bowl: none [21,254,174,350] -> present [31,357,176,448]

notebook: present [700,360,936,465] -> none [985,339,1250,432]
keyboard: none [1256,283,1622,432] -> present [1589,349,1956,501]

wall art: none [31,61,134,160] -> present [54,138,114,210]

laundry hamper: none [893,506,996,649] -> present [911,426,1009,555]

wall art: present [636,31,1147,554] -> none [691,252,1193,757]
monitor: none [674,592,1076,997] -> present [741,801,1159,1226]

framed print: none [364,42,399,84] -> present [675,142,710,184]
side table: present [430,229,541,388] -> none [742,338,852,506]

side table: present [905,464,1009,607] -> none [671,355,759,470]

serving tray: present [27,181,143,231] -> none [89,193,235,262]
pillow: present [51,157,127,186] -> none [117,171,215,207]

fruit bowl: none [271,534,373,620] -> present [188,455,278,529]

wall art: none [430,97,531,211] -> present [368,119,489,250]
:::
Report every line in the data that holds "side", copying each one.

Answer box:
side table: present [430,229,541,388] -> none [742,338,852,506]
side table: present [905,464,1009,607] -> none [671,355,759,470]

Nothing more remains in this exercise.